We are farmers, we breed show horses. A very big change has been the attention to the quality of life to one of our stallions, our grey stallion Raffaello went to an amateur rider who was in need of a distraction from her demanding job as a professor and researcher in Parkinsons disease. He is so appreciated, he has a wonderful environment where he has more space and freedom and socialization than ever before in his life. And he is still finding success in the show ring and breeding.
Raffaello pictures:
Now my attention turns to our stallion Cotopaxi, Cotopaxi's life is like a heart tugging Disney script with the horse falling to despairing depths, only to be rehabilitated to success and now, hopefully, a happy ending. His life has been surreal and few would even believe it and one day I will write down the story . This change is about having compassion for an animal that has lived the regimented and confined life of a competive jumping stallion, locked in stalls most of his life and only let out to perform tasks as specified by a trainer. I am not proud to have been a knowing party to this, but it is a long deeper story. Now today my change is to go against the system, to build Cotopaxi a shelter, turnout area and provide him with a companion, as he has been deprived of socialization most of his life and lived as though in solitary confinement; and keep him in training for competition from our modest family farm.
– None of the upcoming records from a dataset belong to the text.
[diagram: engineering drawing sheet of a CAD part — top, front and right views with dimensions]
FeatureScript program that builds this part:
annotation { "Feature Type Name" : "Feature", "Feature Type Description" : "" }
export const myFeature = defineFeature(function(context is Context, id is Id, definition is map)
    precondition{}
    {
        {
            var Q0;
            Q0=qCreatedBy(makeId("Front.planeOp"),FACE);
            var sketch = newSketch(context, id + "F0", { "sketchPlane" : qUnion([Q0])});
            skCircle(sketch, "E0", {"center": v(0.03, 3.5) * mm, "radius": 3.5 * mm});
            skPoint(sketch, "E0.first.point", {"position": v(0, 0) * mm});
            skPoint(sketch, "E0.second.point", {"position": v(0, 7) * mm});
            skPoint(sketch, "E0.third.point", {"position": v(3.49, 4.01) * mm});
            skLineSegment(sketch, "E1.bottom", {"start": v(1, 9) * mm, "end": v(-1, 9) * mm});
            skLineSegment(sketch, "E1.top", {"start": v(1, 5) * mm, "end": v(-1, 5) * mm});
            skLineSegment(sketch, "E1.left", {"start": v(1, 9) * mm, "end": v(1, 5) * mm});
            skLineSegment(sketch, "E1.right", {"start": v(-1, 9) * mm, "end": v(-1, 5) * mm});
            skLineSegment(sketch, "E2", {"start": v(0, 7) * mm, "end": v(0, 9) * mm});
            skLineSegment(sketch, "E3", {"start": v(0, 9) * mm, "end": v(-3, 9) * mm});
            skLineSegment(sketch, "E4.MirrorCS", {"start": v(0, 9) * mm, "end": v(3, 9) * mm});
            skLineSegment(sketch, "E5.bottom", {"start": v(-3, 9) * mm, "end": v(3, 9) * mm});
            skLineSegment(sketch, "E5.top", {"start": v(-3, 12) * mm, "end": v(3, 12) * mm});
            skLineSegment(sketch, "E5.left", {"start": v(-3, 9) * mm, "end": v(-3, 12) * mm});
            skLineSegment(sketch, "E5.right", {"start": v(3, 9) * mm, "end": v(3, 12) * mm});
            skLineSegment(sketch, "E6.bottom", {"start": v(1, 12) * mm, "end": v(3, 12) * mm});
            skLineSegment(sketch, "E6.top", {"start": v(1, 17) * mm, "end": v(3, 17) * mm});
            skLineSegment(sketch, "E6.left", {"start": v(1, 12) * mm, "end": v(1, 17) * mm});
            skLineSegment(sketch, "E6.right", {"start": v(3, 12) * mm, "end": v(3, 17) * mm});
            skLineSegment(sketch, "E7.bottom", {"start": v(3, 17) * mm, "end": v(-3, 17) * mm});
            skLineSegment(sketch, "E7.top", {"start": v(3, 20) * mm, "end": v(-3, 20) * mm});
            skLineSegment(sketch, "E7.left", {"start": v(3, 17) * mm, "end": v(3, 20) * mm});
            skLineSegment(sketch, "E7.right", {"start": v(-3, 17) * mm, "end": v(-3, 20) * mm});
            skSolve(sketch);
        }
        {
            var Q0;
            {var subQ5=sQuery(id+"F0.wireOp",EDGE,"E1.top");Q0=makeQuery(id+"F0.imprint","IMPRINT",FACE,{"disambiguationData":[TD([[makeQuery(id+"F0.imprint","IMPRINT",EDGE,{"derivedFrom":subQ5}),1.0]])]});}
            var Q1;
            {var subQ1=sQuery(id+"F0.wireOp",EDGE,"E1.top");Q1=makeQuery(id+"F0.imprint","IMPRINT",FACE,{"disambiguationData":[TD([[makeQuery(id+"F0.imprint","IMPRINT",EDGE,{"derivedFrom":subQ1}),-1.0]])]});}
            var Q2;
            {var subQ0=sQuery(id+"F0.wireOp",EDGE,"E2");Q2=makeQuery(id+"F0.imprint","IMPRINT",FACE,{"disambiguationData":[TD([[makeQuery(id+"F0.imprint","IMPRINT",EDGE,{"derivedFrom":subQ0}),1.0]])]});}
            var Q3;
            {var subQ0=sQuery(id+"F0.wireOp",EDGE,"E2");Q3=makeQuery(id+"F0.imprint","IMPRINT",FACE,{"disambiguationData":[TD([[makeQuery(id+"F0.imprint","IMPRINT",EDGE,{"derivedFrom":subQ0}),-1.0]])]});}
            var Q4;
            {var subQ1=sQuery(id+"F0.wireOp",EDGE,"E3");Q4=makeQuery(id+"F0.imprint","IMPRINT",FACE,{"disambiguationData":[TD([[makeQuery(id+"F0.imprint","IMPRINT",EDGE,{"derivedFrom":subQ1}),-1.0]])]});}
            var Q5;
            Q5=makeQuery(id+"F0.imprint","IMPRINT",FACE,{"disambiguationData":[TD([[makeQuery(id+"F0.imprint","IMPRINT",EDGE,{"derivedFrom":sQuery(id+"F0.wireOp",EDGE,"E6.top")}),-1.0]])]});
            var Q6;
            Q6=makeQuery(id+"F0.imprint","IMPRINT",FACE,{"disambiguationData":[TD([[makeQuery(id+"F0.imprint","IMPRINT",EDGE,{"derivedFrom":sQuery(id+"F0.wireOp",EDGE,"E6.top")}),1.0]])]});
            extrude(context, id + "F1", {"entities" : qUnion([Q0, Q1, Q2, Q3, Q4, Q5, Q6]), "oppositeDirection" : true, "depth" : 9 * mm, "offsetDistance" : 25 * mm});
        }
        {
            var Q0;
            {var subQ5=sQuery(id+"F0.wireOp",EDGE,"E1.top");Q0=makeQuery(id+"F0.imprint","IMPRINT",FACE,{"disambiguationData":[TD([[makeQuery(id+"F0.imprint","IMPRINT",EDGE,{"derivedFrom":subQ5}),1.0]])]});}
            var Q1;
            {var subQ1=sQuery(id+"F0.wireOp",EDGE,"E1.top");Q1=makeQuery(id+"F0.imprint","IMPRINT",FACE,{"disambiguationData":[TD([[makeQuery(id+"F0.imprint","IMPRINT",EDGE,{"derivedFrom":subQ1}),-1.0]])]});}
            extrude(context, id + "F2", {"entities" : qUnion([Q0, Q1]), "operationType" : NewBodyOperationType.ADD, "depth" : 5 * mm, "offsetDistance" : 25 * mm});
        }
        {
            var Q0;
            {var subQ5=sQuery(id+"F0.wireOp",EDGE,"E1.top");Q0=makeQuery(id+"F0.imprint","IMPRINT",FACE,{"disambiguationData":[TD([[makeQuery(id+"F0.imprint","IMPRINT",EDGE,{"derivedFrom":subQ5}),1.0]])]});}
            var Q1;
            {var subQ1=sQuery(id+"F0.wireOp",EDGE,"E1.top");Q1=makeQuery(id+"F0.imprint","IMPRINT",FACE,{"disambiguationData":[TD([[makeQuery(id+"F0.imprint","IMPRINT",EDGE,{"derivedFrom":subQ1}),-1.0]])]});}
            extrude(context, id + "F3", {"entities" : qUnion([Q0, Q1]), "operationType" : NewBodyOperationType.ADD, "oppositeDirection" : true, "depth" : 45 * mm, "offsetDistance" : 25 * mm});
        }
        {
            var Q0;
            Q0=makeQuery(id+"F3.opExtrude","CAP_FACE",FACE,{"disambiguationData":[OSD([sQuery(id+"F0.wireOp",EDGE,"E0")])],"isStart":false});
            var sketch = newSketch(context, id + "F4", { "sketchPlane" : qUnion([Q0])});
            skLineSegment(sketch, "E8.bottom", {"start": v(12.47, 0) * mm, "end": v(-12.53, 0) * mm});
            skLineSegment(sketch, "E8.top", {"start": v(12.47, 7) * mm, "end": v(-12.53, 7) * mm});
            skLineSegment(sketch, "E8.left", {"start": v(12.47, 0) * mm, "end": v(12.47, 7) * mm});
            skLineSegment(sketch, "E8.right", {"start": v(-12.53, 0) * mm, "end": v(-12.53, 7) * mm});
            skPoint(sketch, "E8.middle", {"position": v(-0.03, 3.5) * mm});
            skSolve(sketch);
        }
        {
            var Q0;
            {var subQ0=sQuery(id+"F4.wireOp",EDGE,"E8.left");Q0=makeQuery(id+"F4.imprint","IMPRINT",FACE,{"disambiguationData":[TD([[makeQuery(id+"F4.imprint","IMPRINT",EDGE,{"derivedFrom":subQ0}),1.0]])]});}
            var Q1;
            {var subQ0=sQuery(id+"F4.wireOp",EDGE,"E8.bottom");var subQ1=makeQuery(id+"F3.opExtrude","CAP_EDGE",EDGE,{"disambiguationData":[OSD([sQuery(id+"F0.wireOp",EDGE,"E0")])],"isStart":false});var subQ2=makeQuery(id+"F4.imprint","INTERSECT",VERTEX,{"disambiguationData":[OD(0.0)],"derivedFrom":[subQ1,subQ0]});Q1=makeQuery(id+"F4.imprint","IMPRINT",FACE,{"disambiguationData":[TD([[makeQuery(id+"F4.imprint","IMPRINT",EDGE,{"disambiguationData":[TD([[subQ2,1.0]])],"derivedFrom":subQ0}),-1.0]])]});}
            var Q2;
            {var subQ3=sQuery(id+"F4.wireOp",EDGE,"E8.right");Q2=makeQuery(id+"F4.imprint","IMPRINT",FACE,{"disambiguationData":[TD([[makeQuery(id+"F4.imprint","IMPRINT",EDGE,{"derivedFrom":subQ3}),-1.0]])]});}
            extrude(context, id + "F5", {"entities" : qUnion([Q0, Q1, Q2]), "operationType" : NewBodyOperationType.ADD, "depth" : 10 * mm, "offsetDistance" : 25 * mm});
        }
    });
So I am planning an enclosed area, renovated with salvaged materials, I have dubbed it 'Jurassic Park' since Cotopaxi can jump 6 feet with a 200lb man on his back, it will have to be rather imposing to keep him safely sequestered. It will have a spacious shelter and a walk out paddock to exercise in the sunshine and stand under the trees, and most importantly it will have an adjoining accomodation for a companion horse. A lot of people have tried to tell me what I cannot do with this horse, they said he could not be ridden, and he is. The North American inspectors of his breed registry said he would never make a jumping competition horse, and he is gracing the cover of their magazine spring of 2008 in a photo of him jumping in competition, my ex partner said he could never be handled by anyone else , let alone a woman, and he has never been in better hands than he is now with me , happier, healthier and a success in breeding and competition! Cotopaxi and I have mutual respect and trust , and clear communication, as all relationships should have.
So I will be a middle aged farm lady, sawing and nailing and digging holes for fence posts and putting in sweat equity to renovate this area for this particular horse, who deserves it more than anyone could understand. He deserves to feel peace and freedom to move and to express himself and socialize. My big change is putting his happiness before success.